Smoking among Aboriginal people is extremely widespread (50 v. 17% of the general population). Aboriginal Health Workers (AHW) are at the vanguard of tackling this problem but many themselves smoke and little is known of their knowledge, attitudes and practices regarding smoking cessation. Structured telephone interviews were conducted with 36 AHW, including 31% current smokers, 31% ex-smokers and 38% non-smokers, to assess their current smoking cessation practices and knowledge of health risks, nicotine dependence, cessation strategies and pharmacotherapies. AHW considered diabetes, alcohol use and heart disease more problematic than smoking among Aboriginal people.
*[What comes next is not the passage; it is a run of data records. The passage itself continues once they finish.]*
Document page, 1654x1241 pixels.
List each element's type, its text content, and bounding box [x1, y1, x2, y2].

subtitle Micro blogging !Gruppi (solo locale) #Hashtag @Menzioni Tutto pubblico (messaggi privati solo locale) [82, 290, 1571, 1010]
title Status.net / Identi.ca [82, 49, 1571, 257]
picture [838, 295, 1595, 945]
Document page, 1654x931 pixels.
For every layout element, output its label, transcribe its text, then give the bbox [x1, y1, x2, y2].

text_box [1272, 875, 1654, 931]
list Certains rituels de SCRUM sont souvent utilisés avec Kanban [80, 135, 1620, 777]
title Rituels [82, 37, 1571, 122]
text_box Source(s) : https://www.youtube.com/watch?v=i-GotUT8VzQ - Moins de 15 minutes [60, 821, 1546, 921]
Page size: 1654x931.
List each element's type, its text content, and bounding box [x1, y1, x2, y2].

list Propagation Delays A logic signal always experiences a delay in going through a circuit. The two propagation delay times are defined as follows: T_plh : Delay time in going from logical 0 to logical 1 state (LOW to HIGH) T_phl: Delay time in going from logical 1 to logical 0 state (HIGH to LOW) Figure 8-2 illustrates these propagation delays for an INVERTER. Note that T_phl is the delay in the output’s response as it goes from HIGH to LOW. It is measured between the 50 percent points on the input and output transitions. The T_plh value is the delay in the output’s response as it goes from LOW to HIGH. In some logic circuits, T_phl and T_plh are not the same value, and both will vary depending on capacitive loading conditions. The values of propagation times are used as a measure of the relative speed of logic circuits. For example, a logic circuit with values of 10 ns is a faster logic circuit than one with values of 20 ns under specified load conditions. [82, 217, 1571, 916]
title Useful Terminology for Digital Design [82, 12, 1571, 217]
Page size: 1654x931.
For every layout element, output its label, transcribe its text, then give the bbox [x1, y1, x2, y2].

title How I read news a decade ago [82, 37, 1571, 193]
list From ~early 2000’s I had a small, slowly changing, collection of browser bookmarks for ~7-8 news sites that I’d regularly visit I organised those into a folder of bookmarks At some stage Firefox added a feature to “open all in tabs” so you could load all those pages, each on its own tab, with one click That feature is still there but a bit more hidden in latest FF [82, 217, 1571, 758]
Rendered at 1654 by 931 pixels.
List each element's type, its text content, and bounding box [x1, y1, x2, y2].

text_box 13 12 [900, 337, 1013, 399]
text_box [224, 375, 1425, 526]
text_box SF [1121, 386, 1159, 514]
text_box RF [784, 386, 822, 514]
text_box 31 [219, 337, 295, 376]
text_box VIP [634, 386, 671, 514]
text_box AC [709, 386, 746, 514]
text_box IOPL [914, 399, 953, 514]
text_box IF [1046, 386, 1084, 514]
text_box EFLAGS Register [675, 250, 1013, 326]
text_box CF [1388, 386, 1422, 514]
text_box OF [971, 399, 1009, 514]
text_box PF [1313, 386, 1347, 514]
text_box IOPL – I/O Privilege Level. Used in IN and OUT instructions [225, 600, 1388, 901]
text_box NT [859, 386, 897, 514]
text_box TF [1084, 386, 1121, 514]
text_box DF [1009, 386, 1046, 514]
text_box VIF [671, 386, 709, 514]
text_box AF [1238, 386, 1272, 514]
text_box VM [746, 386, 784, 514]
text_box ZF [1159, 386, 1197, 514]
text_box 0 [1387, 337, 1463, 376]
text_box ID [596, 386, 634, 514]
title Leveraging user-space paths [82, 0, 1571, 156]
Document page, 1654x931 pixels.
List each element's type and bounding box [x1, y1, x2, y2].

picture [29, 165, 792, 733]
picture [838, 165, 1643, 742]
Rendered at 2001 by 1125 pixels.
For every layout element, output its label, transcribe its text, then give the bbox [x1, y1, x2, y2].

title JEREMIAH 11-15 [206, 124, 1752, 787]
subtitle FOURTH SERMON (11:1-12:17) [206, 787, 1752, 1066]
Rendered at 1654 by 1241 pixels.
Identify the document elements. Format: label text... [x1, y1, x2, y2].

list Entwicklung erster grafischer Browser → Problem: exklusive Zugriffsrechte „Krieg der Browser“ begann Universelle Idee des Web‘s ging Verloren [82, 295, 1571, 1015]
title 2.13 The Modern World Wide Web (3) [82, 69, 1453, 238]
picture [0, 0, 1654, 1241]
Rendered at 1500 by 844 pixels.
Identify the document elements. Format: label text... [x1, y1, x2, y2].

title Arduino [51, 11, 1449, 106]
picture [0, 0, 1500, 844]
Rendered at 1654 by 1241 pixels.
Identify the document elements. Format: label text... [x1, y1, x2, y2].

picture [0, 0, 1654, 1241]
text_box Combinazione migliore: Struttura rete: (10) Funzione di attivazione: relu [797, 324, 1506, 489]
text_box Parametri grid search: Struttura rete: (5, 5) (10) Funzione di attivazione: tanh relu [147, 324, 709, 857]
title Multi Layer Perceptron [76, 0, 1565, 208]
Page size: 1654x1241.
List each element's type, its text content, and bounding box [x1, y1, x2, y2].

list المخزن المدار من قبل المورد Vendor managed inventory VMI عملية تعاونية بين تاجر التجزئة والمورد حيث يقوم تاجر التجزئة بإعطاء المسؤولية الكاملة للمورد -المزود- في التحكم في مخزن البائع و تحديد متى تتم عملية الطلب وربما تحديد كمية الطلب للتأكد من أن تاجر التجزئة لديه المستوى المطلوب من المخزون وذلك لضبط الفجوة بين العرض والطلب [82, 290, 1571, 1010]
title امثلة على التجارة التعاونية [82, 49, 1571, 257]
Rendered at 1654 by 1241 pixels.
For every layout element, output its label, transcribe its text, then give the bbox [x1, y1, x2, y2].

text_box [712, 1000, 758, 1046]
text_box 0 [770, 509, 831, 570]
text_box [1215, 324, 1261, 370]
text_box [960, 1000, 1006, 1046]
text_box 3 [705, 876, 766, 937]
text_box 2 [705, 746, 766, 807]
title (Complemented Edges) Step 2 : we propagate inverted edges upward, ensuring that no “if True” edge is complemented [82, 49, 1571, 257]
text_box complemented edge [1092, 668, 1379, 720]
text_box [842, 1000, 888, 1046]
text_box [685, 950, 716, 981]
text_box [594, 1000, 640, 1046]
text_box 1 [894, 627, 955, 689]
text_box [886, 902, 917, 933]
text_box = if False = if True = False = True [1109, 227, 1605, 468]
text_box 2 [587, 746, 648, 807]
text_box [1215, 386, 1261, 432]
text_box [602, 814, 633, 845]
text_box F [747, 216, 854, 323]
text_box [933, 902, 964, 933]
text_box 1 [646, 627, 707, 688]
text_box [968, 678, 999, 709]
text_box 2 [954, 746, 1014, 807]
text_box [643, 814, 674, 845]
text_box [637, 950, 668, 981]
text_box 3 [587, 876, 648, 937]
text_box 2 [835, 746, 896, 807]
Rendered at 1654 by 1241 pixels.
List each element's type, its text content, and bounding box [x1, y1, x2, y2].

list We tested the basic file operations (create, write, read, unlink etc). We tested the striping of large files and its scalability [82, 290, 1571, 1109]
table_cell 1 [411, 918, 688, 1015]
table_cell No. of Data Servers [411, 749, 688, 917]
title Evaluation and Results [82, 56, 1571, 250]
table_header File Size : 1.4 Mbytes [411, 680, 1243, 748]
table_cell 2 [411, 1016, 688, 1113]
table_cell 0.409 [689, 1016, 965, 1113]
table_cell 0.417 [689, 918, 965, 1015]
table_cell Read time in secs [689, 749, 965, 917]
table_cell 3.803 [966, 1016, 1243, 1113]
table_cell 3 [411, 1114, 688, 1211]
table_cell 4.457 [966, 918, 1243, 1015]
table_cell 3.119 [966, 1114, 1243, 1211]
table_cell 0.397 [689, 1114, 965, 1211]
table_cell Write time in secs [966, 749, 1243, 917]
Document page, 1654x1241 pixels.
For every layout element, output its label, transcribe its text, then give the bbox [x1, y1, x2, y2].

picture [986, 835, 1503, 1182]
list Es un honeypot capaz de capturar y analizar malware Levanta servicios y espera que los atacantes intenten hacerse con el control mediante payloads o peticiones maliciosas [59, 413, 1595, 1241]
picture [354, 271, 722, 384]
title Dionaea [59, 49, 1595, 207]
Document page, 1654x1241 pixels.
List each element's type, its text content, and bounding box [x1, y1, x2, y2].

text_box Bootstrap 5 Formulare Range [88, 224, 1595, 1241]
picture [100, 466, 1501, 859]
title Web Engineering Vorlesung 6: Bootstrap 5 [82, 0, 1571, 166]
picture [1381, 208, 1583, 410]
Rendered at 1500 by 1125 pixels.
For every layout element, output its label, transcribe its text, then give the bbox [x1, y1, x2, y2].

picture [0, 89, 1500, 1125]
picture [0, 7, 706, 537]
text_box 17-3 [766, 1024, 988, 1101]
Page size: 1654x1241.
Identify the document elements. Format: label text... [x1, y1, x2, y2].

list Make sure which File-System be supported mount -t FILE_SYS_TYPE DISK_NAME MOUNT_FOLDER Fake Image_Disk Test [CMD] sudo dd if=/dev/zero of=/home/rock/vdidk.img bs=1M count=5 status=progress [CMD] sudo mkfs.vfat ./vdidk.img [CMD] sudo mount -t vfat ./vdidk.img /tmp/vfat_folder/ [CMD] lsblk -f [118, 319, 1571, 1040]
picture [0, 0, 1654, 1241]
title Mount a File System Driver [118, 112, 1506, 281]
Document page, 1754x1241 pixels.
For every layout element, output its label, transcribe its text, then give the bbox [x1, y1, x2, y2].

Fear of appearing hypocritical stopped many who smoke from discussing smoking cessation with clients but also stopped some non-smoking AHW whose colleagues or family smoked. Cultural concerns about telling others ‘what to do’ was also a major impediment. Knowledge of the health effects of smoking was good, but knowledge of appropriate advice around cessation pharmacotherapies was suboptimal. AHW trained in smoking cessation were more knowledgeable and active in smoking cessation, but most AHW had received no training, despite being keen to do so. Specific smoking cessation training is sought and appears needed by AHW, particularly in the areas of brief interventions, motivational interviewing, dependence assessment and pharmacotherapies.